In the Shadows of the Sun


Ross and Baylis Strickland, brothers, built every piece of their ranch in New Mexico on land leased from the federal government. Their wives, Sara and Alida, and their children also contribute to the family projects of farming and managing a cattle herd. News reports suggest the horror of war, so far only imagined in the faraway Philippines until its impact hits this American family. Ross’s son, Jack, enlists in the army. Their lease is suspended because the War Department needs land for testing bombs. Losing both their livelihood and home agitates their already decaying family relationships. Havoc continues as Alida divorces Baylis, who dares a relationship with his sister-in-law, Sara. Then an inaccurate report of Jack’s death arrives.

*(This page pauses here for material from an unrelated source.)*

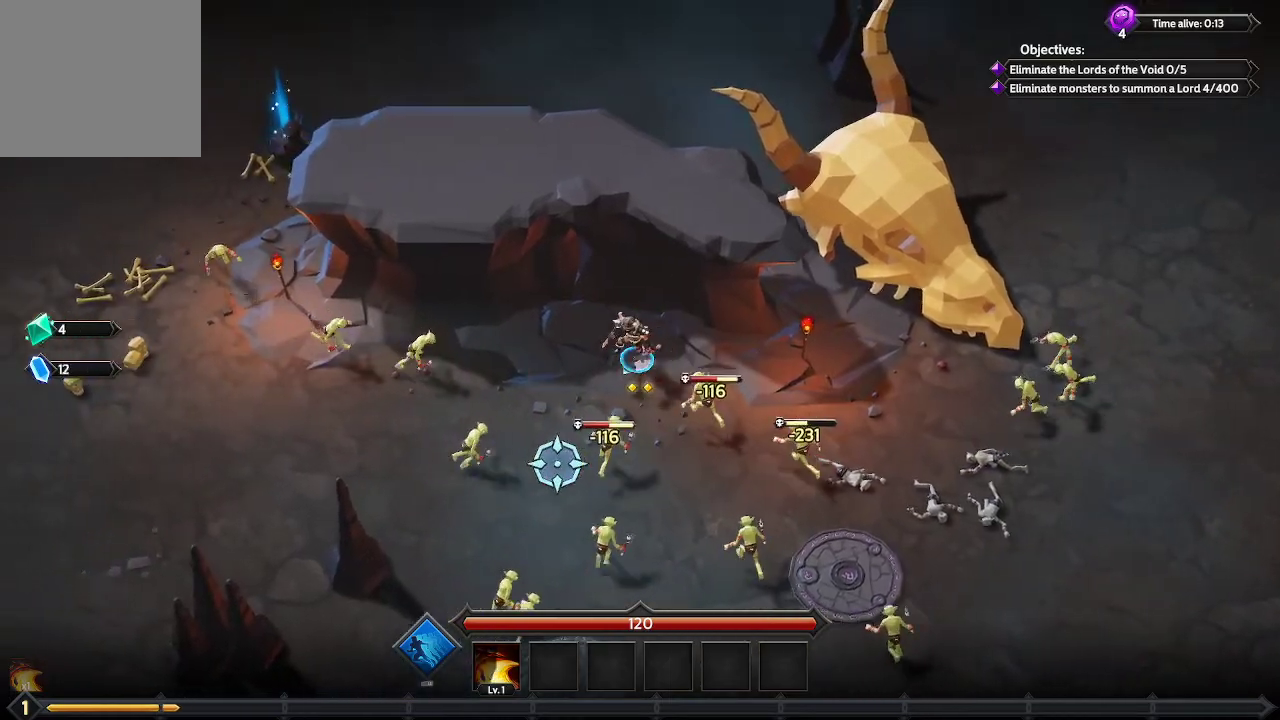
{"buttons": [], "left_stick": "center", "right_stick": "down", "events": [[67, "left_stick", "down-left"], [233, "left_stick", "up-left"], [267, "right_stick", "down"], [500, "left_stick", "center"]]}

The horrific description of Jack’s struggles through the Bataan Death March fills the novel’s opening pages. It continues with the vivid years following September 1942, when Jack, as a prisoner of war on Palawan Island, builds an airfield for the Japanese. In returning home, Jack is confronted with rejoining family members who face the challenge of recreating their lives, as their beloved ranch has been extensively damaged.

The action-filled narrative switches back and forth between the war and troubled family lives at home. This is an exemplary war story containing elements in American history too often quietly ignored. The author presents with sensitivity and emotion the personal damage that war brings to both soldiers and civilians.